In 1766, he played a major role in urging nonimportation of British goods. In 1768, British troops arrived in Boston to quell the protest against Parliament’s policies, and Adams took up his pen to condemn this move by the Mother Country. He urged resistance, writing “Will the spirits of the people as yet unsubdued by tyranny, unawed by the menace of arbitrary power, submit to be governed by military force? No.”

A Voice for Independence

Samuel Adams had become a master of propaganda, skilled in the use of the written word, but his quavering voice and shaky hand made him a poor orator. He wisely left the speech making to men like James Otis and Joseph Warren while he wrote persuasive articles. Between 1768 and 1769 he produced over twenty articles under the pseudonyms Vindex and Candidus. Then, in 1770, a series of accidents and mishaps led to what Americans called The Boston Massacre. It was Adams who organized a funeral for the slain colonists that was attended by over two thousand people.

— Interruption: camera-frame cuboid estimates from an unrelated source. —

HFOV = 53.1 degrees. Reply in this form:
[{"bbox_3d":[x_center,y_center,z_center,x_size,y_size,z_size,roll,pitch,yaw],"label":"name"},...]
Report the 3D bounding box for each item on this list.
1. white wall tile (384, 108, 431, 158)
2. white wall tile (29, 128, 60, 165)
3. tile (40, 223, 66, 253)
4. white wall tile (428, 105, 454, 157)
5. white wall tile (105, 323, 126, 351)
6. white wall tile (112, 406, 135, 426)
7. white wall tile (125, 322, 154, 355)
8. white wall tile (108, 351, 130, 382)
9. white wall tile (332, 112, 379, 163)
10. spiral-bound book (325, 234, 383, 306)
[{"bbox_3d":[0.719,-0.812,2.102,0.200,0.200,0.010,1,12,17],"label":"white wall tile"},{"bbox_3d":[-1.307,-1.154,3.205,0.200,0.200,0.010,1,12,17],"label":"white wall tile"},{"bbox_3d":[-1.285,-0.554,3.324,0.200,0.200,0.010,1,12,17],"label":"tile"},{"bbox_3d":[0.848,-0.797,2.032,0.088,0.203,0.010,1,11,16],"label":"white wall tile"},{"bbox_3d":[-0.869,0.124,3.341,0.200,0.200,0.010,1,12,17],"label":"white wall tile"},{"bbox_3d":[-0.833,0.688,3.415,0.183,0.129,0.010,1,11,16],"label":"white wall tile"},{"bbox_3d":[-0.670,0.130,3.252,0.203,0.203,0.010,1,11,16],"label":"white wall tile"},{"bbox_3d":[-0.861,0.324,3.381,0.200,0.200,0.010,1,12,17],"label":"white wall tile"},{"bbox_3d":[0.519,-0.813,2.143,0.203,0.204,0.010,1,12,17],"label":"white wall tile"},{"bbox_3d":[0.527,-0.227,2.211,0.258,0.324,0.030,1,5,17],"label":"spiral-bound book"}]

Protest grew. In December 1773, colonist activists dumped English tea into the Boston Harbor rather than pay the tax on this tea. Adams praised this act of defiance, writing “You cannot imagine the height of joy that sparkles in the eyes and animates the countenances as well as the hearts of all we meet on this occasion.”

Adams was elected a delegate to the Second Continental Congress in 1775, along with John Adams, John Hancock, and Robert Treat Paine, all of whom signed the Declaration of Independence. In 1779, he joined John Adams and James Bowdoin in drafting a constitution for the state of Massachusetts. Although he remained in the Continental Congress until 1781, and helped draft the Articles of Confederation, he focused much of his remaining career on state politics. He served as President of the Massachusetts Senate and as Lt-Governor under John Hancock. When Hancock died, Adams took on the governorship. He was reelected to one-year terms three times.

Samuel Adams died at the age of 81 in October of 1803.  He was praised in eulogy for “the greatness of his mind, and the magnanimity of his disposition…when he spoke, they were the words of truth; and when he advocated a principle, he promulgated the sentiments of his heart.”